▸ Aim of the task
Go on with the news article about the Warner Bros. Discovery split, starting right after its last sentence.

▸ Reading passage
=== Begin Enclosure ===

June 12, 2025
Warner Bros. to split into streaming, cable TV companies
Warner Bros. Discovery Inc. is splitting itself in half, unshackling its fast-growing streaming business from the struggling legacy media channels and setting up two independent companies that could pursue deals on their own.

The new Global Networks business will include entertainment, sports and dozens of cable television brands such as CNN, TNT and TBS and will be headed by Chief Financial Officer Gunnar Wiedenfels. It will hold a 20% stake in the other Streaming and Studios business, headed by Chief Executive Officer David Zaslav, and use proceeds from that entity as a way to cut debt, the company said in a statement on Monday.

The move unwinds much of the 2022 merger that combined AT&T Inc.’s WarnerMedia, which houses iconic film studios and TV franchises, and Discovery Inc., home to nonfiction documentaries and reality TV. The deal created a company weighed down with debt at a time when cable TV, its largest business, was hemorrhaging viewers and advertising dollars.

=== End Enclosure ===

(Page images and extracted text)
=== Begin Enclosure ===

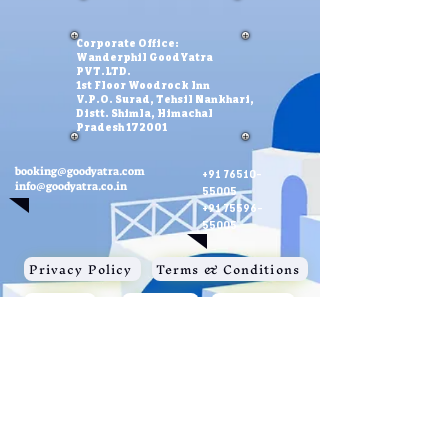
Corporate Office:
Wanderphil GoodYatra
PVT.LTD.
1st Floor Woodrock Inn
V.P.O. Surad, Tehsil Nankhari,
Distt. Shimla, Himachal
Pradesh 172001
booking@goodyatra.com
+91 76510-
info@goodyatra.co.in
55005
+91 75596-
55005
Privacy Policy
Terms & Conditions
Payments
Contact Us
About Us
Note
: Images , videos and graphics used in this website are only
for the illustration purpose and not for sale. We do not claim
ownership of images. If anyone have copiright issues, kindly
contact us.
Special Credits:
Vecteezy
,
PIxabay
© Wanderphil GoodYatra Pvt.Ltd. 2023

=== End Enclosure ===

▸ Answer space
The Global Networks division will include some streaming assets, such as Discovery+ and CNN’s planned streaming news platform, as well as Warner Bros.’ sports broadcasting rights. The company will also house a significant portion of Warner Bros.’ nearly $35 billion in debt. Zaslav said Global Networks will continue to generate “significant cash flow” that will be used mostly to pay off the debt.

Warner Bros. said separately it will raise a bridge loan from JPMorgan Chase & Co. of $17.5 billion, which is expected to be recapitalized before the split. Warner Bros. has already paid down almost $20 billion in debt.

US media groups have struggled to improve their profitability in the face of an expensive streaming war against Netflix Inc. and Amazon Prime. Comcast Corp. has taken a similar path, dividing NBCUniversal into Versant — which will own cable networks like MSNBC and USA — and the rest, including the NBC broadcast network, streaming service Peacock and the Universal Studios theme parks.

Analysts have predicted a wave of consolidation as companies try to recover from a post-pandemic slump. Warner Bros. has reported declining revenue and subscribers in its cable network division, and its shares have suffered. The stock was down 7% this year through Friday’s close and down more than 60% since the merger three years ago.

The separation is expected to be completed by mid-2026, the company said, subject to closing and other conditions. Wiedenfels said he expects the two entities to be valued equally. (Source: Bloomberg)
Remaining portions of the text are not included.